Это чрезвычайно важный момент, и он должен стоять в политической повестке дня каждой партии с гуманистической программой. Совершенно очевидно, что все наши так называемые экологические проблемы обусловлены взрывом численности народонаселения. Возможно правы те, кто утверждает, что потребление электроэнергии на душу населения у нас слишком велико и что его следует сокращать. Если это действительно так, то еще более важной представляется борьба с причинами демографического взрыва, которые, по-видимому, связаны с бедностью и безграмотностью. Кроме того, из гуманных соображений мы должны стремиться к тому, чтобы рождались только желанные дети, поскольку жестоко давать жизнь нежеланному ребенку, который может стать жертвой физического или морального насилия.

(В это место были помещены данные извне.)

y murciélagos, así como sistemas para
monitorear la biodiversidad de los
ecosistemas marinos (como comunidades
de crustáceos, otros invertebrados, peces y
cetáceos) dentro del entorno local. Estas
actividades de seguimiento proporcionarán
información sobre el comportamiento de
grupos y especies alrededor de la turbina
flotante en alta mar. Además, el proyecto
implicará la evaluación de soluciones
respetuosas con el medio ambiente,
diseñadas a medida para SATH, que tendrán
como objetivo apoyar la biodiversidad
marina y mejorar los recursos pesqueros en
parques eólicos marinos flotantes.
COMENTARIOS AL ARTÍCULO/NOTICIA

5. Обучение ненасилию. Я давно придерживаюсь мнения (хотя, возможно, и неверного), что в последнее время в мире стало больше жестокости. Это, конечно, всего лишь гипотеза, которую следует еще проверить. Мне кажется, нужно исследовать, не учим ли мы наших детей терпимости к проявлениям жестокости. Если да, то необходимо срочно предпринимать решительные меры, поскольку терпимость к жестокости, вне всякого сомнения, представляет собой угрозу цивилизации. И вообще, всегда ли мы правильно воспитываем детей, всегда ли готовы придти к ним на помощь с необходимым советом? Это чрезвычайно важный вопрос, так как совершенно очевидно, что наши дети в раннем возрасте практически во всем зависят от нас, и мы несем за них ничем не измеримую ответственность.

Несомненно, что это вопрос тесно связан с некоторыми из упомянутых ранее проблем, например с ростом народонаселения. Я полагаю, что если мы и не сумеем обучить детей добродетели ненасилия, то нам следует научить их хотя бы тому, что величайшим из всех грехов является жестокость. Я не употребляю слов «неоправданная жестокость», поскольку жестокость никогда не может быть оправдана и она никогда не должна допускаться. Я имею в виду не только физическую, но и нравственную жестокость, которую мы совершаем из бездумья, глупости, лени или эгоизма.

Теперь стало немодно говорить об этих педагогических проблемах. Это вызвано отчасти тем, что в моду вошло такое понимание свободы, которое позволяет делать все, что угодно, даже вещи – с точки зрения ныне немодных моральных принципов – отвратительные, а отчасти тем, что с моралью связано много лицемерия. Я хочу напомнить, что Кант в свое время провозгласил: «Посмей быть мудрым!»D.am

[Закрыть]
Я же дам вам более скромный совет: Посмей презирать моду и каждый день будь немного ответственнее. Это – лучшее, что ты можешь сделать во имя свободы.